The court wrote that it “cannot accept that fiction”.

“You know, elections have consequences,” said John Sowinski, founder of No Casinos Inc.

Sowinski, one of the plaintiffs in the case, said the so called ‘hub and spoke’ design was a deception.

“And in 2018 Florida voters went to the polls and by a margin of almost 72 percent locked the key on more gambling in our state and kept it in their own hands,” said Sowninski.

In a one sentence statement, the Seminole Tribe said it was reviewing the judge’s order and carefully considering its next step.

The Governor, speaking in Broward early in the day had not yet been briefed when asked by a reporter.

He expects an appeal.

“We also knew when you do hub and spoke, it was unsettled legal issue,” said Governor Ron DeSantis.

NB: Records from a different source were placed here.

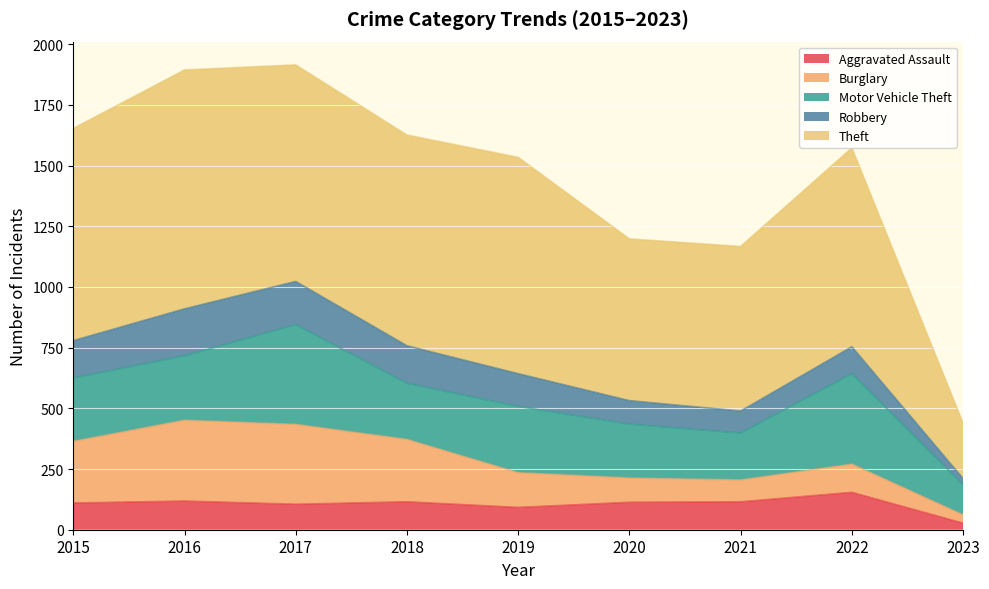

Reading left to right, list all the values displayed in this chart.

Aggravated Assault: 110	118	105	115	92	113	115	154	27
Burglary: 254	333	329	257	143	100	90	116	34
Motor Vehicle Theft: 261	265	411	231	273	222	193	373	124
Robbery: 154	194	178	155	135	97	91	111	26
Theft: 874	984	892	868	891	666	678	819	228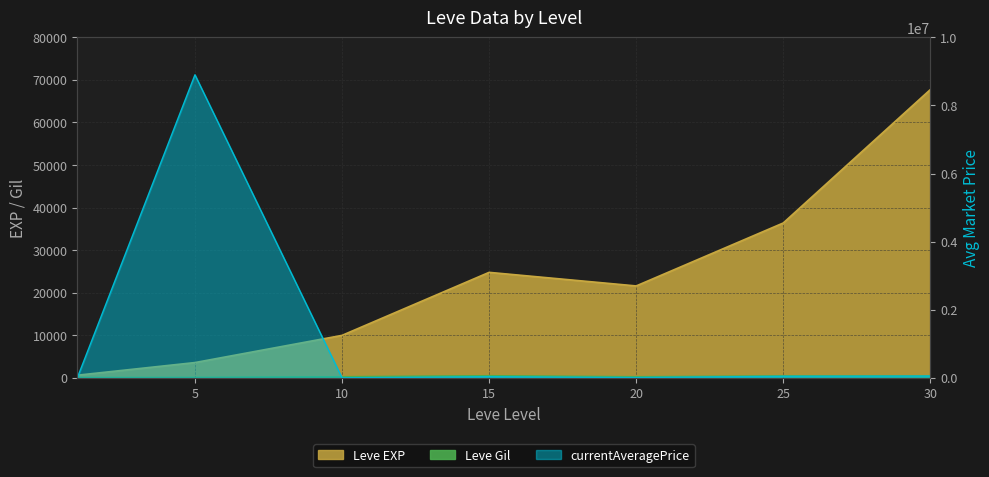

What is the maximum value shown in the chart?

8900000.0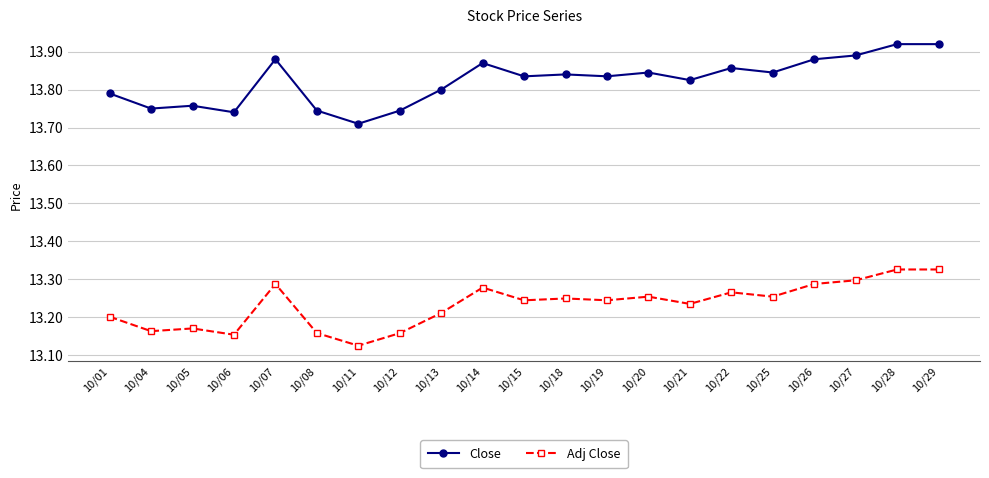

Rank the series by their maximum value, from lowest to highest.

Adj Close, Close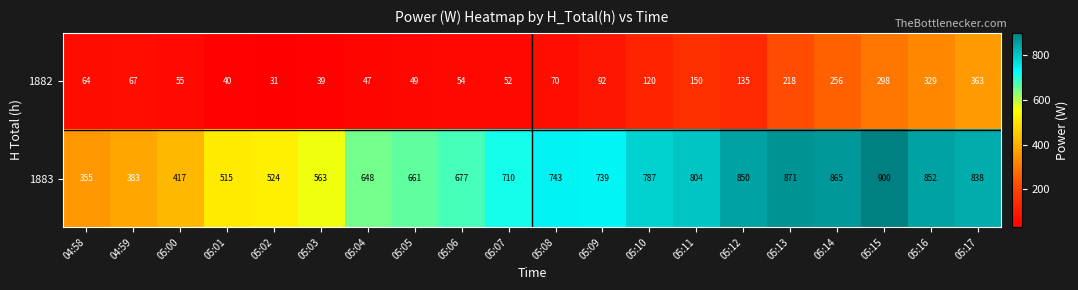

What is the difference between the maximum and minimum values in the 1883 series?

545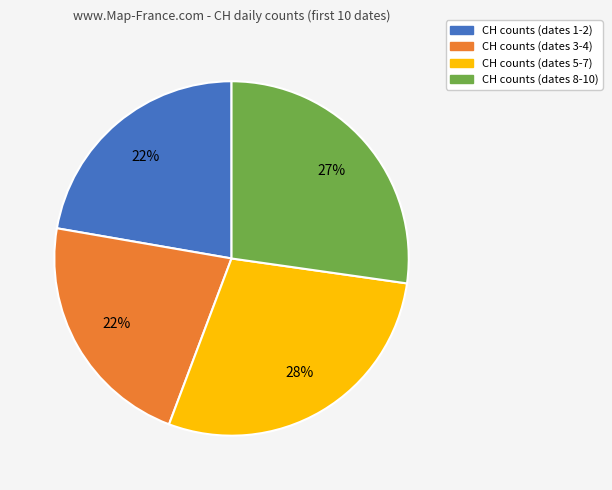

Does any single category account for the majority?

No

While the compact contains severability language that would have kept other provisions of the compact alive, the judge noted the Department of Interior didn’t ask for it, so she killed the whole deal.

“The problem is the Biden administration didn’t tell the judge that, so the judge said if you’re not going to ask me to make it severable, then I’m not. And Joe Biden owns that,” said State Representative Randy Fine.

In a later statement, the Governor’s office called the ruling ‘perplexing’ and added, “It is unclear what if any immediate impact the ruling has in Florida”.

And since neither the state nor the tribe are parties to the suit, it is unclear who would appeal

The judge ordered the Seminole Tribe to operate under the previous 2010 compact, which the state had violated by allowing parimutuels to operate so called designated player games.

The tribe stopped paying the state $350 million a year two years ago because of the violation.